Die belgische Justiz hat im Rahmen ihrer Ermittlungen zum „Qatargate“-Skandal einen Haftbefehl gegen den ehemaligen EU-Kommissar Dimitris Avramopoulos erlassen.

Im Mittelpunkt der sogenannten Qatargate-Untersuchung stehen Vorwürfe, Katar und Marokko hätten versucht, durch Zahlungen und Geschenke an aktuelle und ehemalige Abgeordnete Einfluss auf die Entscheidungsfindung im Europäischen Parlament zu nehmen. Beide Länder bestritten Fehlverhalten.

Die belgischen Behörden fordern die Aufhebung der Immunität von Avramopoulos, damit er im Rahmen der Ermittlungen befragt werden kann.

Avramopoulos war zwischen 2014 und 2019 unter dem damaligen Kommissionspräsidenten Jean-Claude Juncker EU-Kommissar für Migration, Inneres und Staatsbürgerschaft. Mittlerweile ist er mit der konservativen Partei Neue Demokratie Mitglied des griechischen Parlaments.

Zuvor war er Mitglied des Ehrenkomitees von Fight Impunity, einer NGO, die vom ehemaligen Europaabgeordneten Antonio Panzeri, einer zentralen Figur im Korruptionsskandal von Qatargate, gegründet wurde. Die Ermittlungen führten auch zur Inhaftierung der ehemaligen griechischen Europaabgeordneten Eva Kaili.

Nach Angaben der belgischen Staatsanwaltschaft erhielt Avramopoulos Geld von einem sogenannten „kriminellen Netzwerk“. Der ehemalige Kommissar bestreitet jegliches Fehlverhalten und erklärt, alle Zahlungen, die er von der NGO erhalten habe, seien in seinen offiziellen Vermögenserklärungen deklariert und den griechischen Steuerbehörden gemeldet worden.

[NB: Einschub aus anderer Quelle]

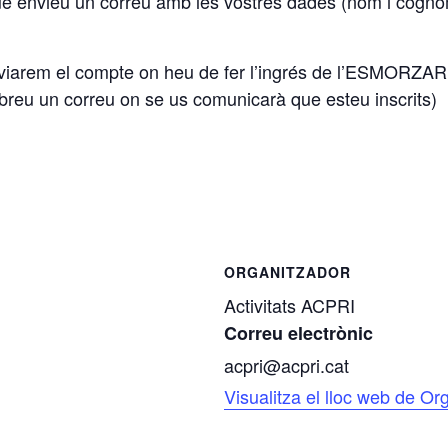
ue envieu un correu amb les vostres dades (nom i cogno
iarem el compte on heu de fer l’ingrés de l’ESMORZAR 
rebreu un correu on se us comunicarà que esteu inscrits)
ORGANITZADOR
Activitats ACPRI
Correu electrònic
acpri@acpri.cat
Visualitza el lloc web de Or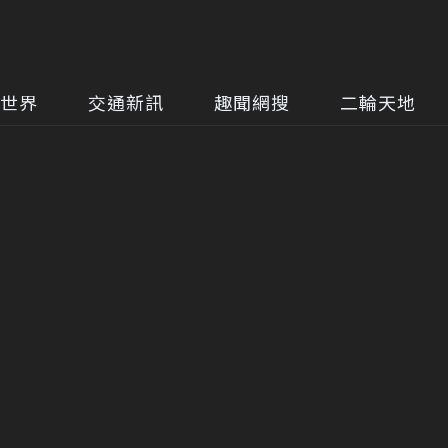
世界
交通新訊
趣聞網搜
二輪天地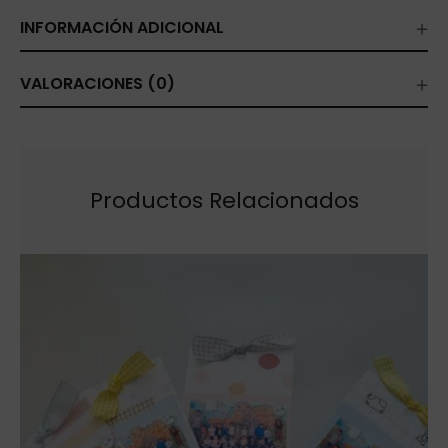
INFORMACIÓN ADICIONAL
VALORACIONES (0)
Productos Relacionados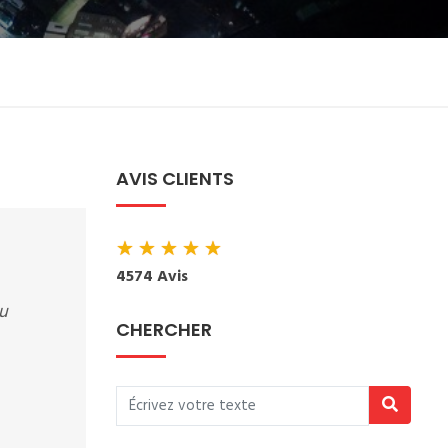
AVIS CLIENTS
★
★
★
★
★
4574 Avis
au
CHERCHER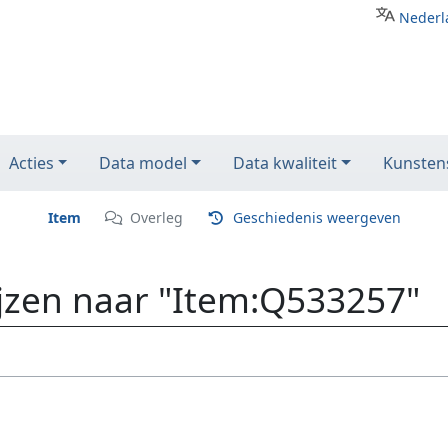
Nederl
Acties
Data model
Data kwaliteit
Kunstens
Item
Overleg
Geschiedenis weergeven
ijzen naar "Item:Q533257"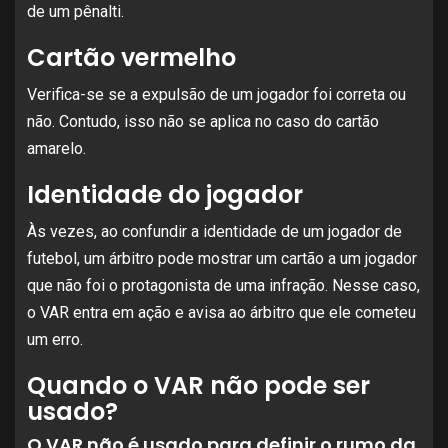
de um pênalti.
Cartão vermelho
Verifica-se se a expulsão de um jogador foi correta ou
não. Contudo, isso não se aplica no caso do cartão
amarelo.
Identidade do jogador
Às vezes, ao confundir a identidade de um jogador de
futebol, um árbitro pode mostrar um cartão a um jogador
que não foi o protagonista de uma infração. Nesse caso,
o VAR entra em ação e avisa ao árbitro que ele cometeu
um erro.
Quando o VAR não pode ser
usado?
O VAR não é usado para definir o rumo da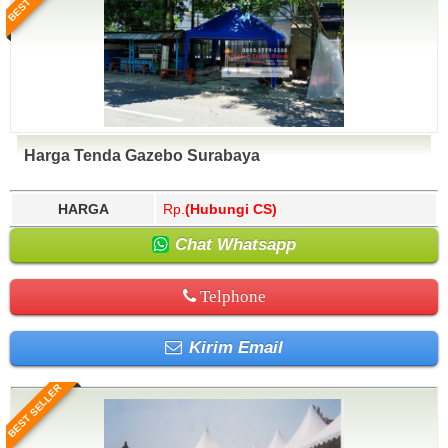
Harga Tenda Gazebo Surabaya
HARGA
Rp.
(Hubungi CS)
Chat Whatsapp
Telphone
Kirim Email
BEST SELLER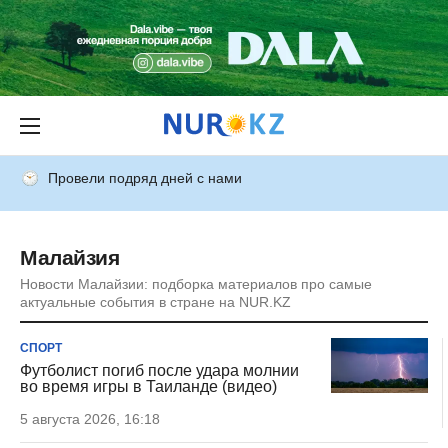
Провели подряд дней с нами
Малайзия
Новости Малайзии: подборка материалов про самые
актуальные события в стране на NUR.KZ
СПОРТ
Футболист погиб после удара молнии
во время игры в Таиланде (видео)
5 августа 2026, 16:18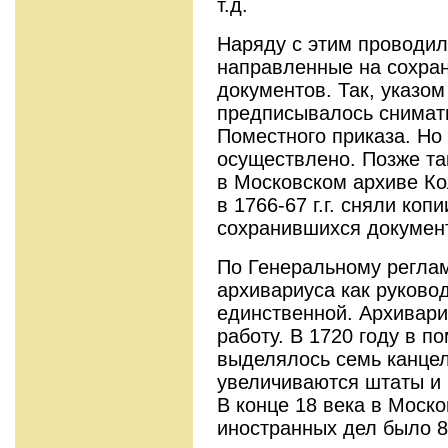
т.д.
Наряду с этим проводил
направленные на сохра
документов. Так, указом
предписывалось снимать
Поместного приказа. Но
осуществлено. Позже та
в Московском архиве Ко
в 1766-67 г.г. сняли коп
сохранившихся документ
По Генеральному регла
архивариуса как руково
единственной. Архивар
работу. В 1720 году в п
выделялось семь канцел
увеличиваются штаты и 
В конце 18 века в Моск
иностранных дел было 8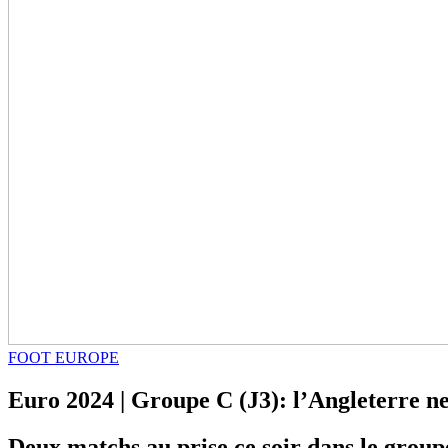
FOOT EUROPE
Euro 2024 | Groupe C (J3): l’Angleterre ne
Deux matchs au prise ce soir dans le group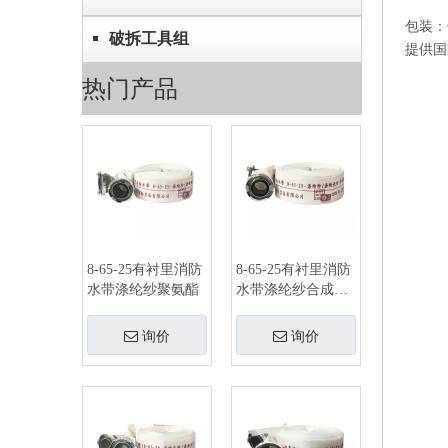
包装：
破拆工具组
提供国
热门产品
8-65-25有衬里消防
8-65-25有衬里消防
水带涤纶纱聚氨酯
水带涤纶纱合成橡
胶
询价
询价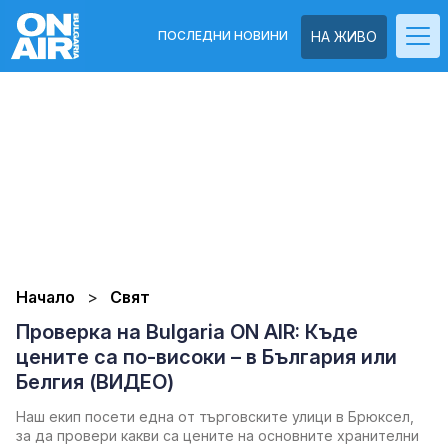
ПОСЛЕДНИ НОВИНИ
НА ЖИВО
Начало
Свят
Проверка на Bulgaria ON AIR: Къде
цените са по-високи – в България или
Белгия (ВИДЕО)
Наш екип посети една от търговските улици в Брюксел,
за да провери какви са цените на основните хранителни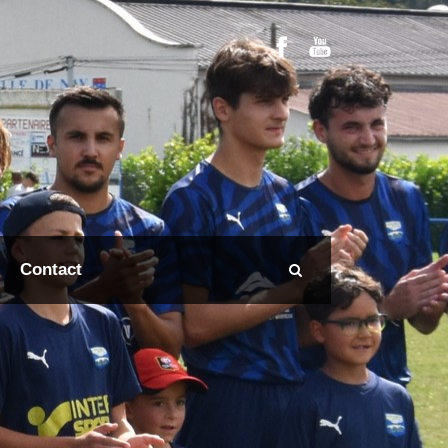
Contact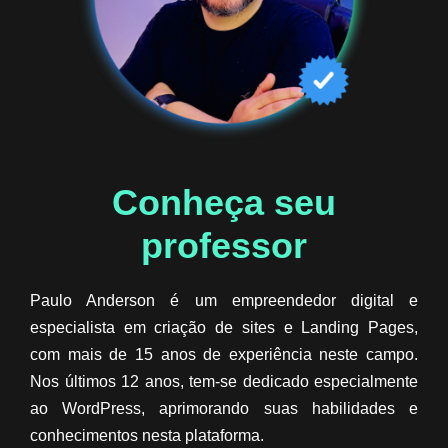
Conheça seu
professor​
Paulo Anderson é um empreendedor digital e
especialista em criação de sites e Landing Pages,
com mais de 15 anos de experiência neste campo.
Nos últimos 12 anos, tem-se dedicado especialmente
ao WordPress, aprimorando suas habilidades e
conhecimentos nesta plataforma.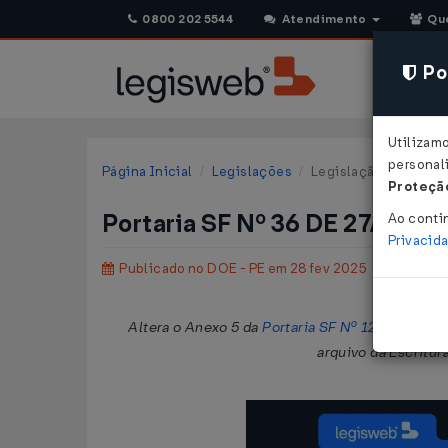
0800 202 5544
Atendimento
Qu
Pol
Utilizam
personali
Página Inicial
Legislações
Legislação Estadual
Proteção
Portaria SF Nº 36 DE 27/02/2
Ao conti
Privacid
Publicado no DOE - PE em 28 fev 2025
Altera o Anexo 5 da
Portaria SF Nº 126/2018
, q
arquivo da Escritur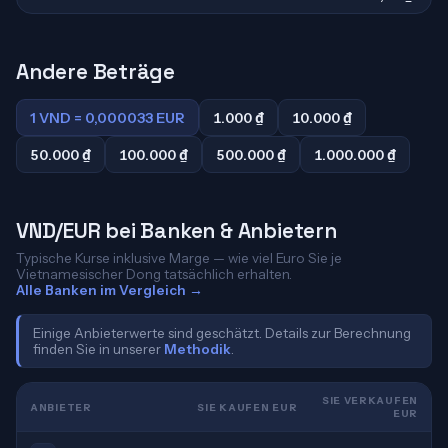
Andere Beträge
1 VND = 0,000033 EUR
1.000 ₫
10.000 ₫
50.000 ₫
100.000 ₫
500.000 ₫
1.000.000 ₫
VND/EUR bei Banken & Anbietern
Typische Kurse inklusive Marge — wie viel Euro Sie je
Vietnamesischer Dong tatsächlich erhalten.
Alle Banken im Vergleich →
Einige Anbieterwerte sind geschätzt. Details zur Berechnung
finden Sie in unserer
Methodik
.
SIE VERKAUFEN
ANBIETER
SIE KAUFEN EUR
EUR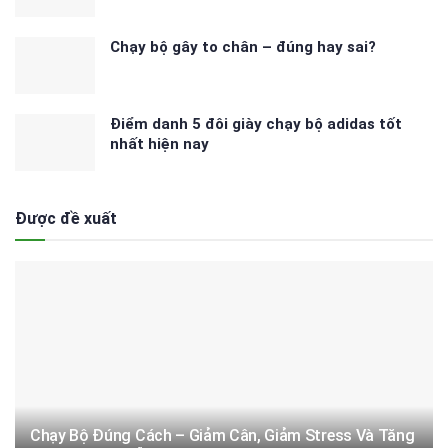
Chạy bộ gây to chân – đúng hay sai?
Điểm danh 5 đôi giày chạy bộ adidas tốt
nhất hiện nay
Được đề xuất
Chạy Bộ Đúng Cách – Giảm Cân, Giảm Stress Và Tăng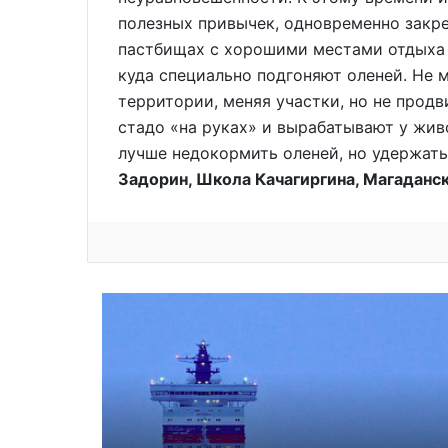
полезных привычек, одновременно закреп
пастбищах с хорошими местами отдыха 
куда специально подгоняют оленей. Не 
территории, меняя участки, но не прод
стадо «на руках» и вырабатывают у жив
лучше недокормить оленей, но удержать
Задорин, Школа Качагиргина, Магаданск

Die belgischen Behörden haben ihre griechischen Kollegen informiert. Nach dem vorgeschriebenen Verfahren wird der Fall von der Staatsanwaltschaft des Berufungsgerichts Athen an die Staatsanwaltschaft des Obersten Gerichtshofs und über das Justizministerium an das griechische Parlament weitergeleitet.

Avramopoulos behauptete, die NGO-Rolle sei lediglich „ehrenamtlich“

In einer schriftlichen Erklärung vom 19. Dezember 2022 sagte der ehemalige Kommissar, sein Engagement bei Fight Impunity sei „völlig ohne Führungs- oder Führungsverantwortung“ erfolgt.

Er sagte, der Ausschuss, in dem er zusammen mit Persönlichkeiten wie der ehemaligen EU-Außenbeauftragten Federica Mogherini, dem ehemaligen französischen Premierminister Bernard Cazeneuve und der italienischen Senatorin Emma Bonino angehörte, sei ehrenamtlich tätig.

Avramopoulos sagte auch, dass er die schriftliche Genehmigung der Europäischen Kommission eingeholt und erhalten habe, bevor er die Stelle annahm. Er fügte hinzu, dass die unabhängige Ethikkommission der Kommission am 10. Dezember 2020 eine positive Stellungnahme zu seiner Teilnahme abgegeben habe.

Zu diesem Zeitpunkt hatte Avramopoulos gerade seine Amtszeit als Kommissar beendet und unterlag den Ethikregeln der Kommission für die Zeit nach ihrer Amtszeit.

Laut Avramopoulos erhielt er zwischen Februar 2021 und Februar 2022 monatlich 5.000 Euro. Er sagte, die Zahlungen seien in Griechenland nach griechischem Recht deklariert und versteuert worden.

Er sagte, er habe darum gebeten, die Zahlungen im Februar 2022 einzustellen, da die Aktivitäten der Organisation nachgelassen hätten und sein Engagement im darauffolgenden Monat praktisch endete.

Nach den Qatargate-Enthüllungen sagte Avramopoulos, er sei sofort aus der Organisation ausgetreten und habe beantragt, dass sein Name von der Website entfernt werde.

Später schloss Panzeri im Rahmen der Ermittlungen eine Kooperationsvereinbarung mit belgischen Staatsanwälten.

Die belgischen Behörden versuchen, Avramopoulos im Rahmen der umfassenderen Qatargate-Ermittlungen zu befragen. Avramopoulos wurde wegen keiner Straftat verurteilt und es wurde keine endgültige gerichtliche Entscheidung über die Vorwürfe getroffen.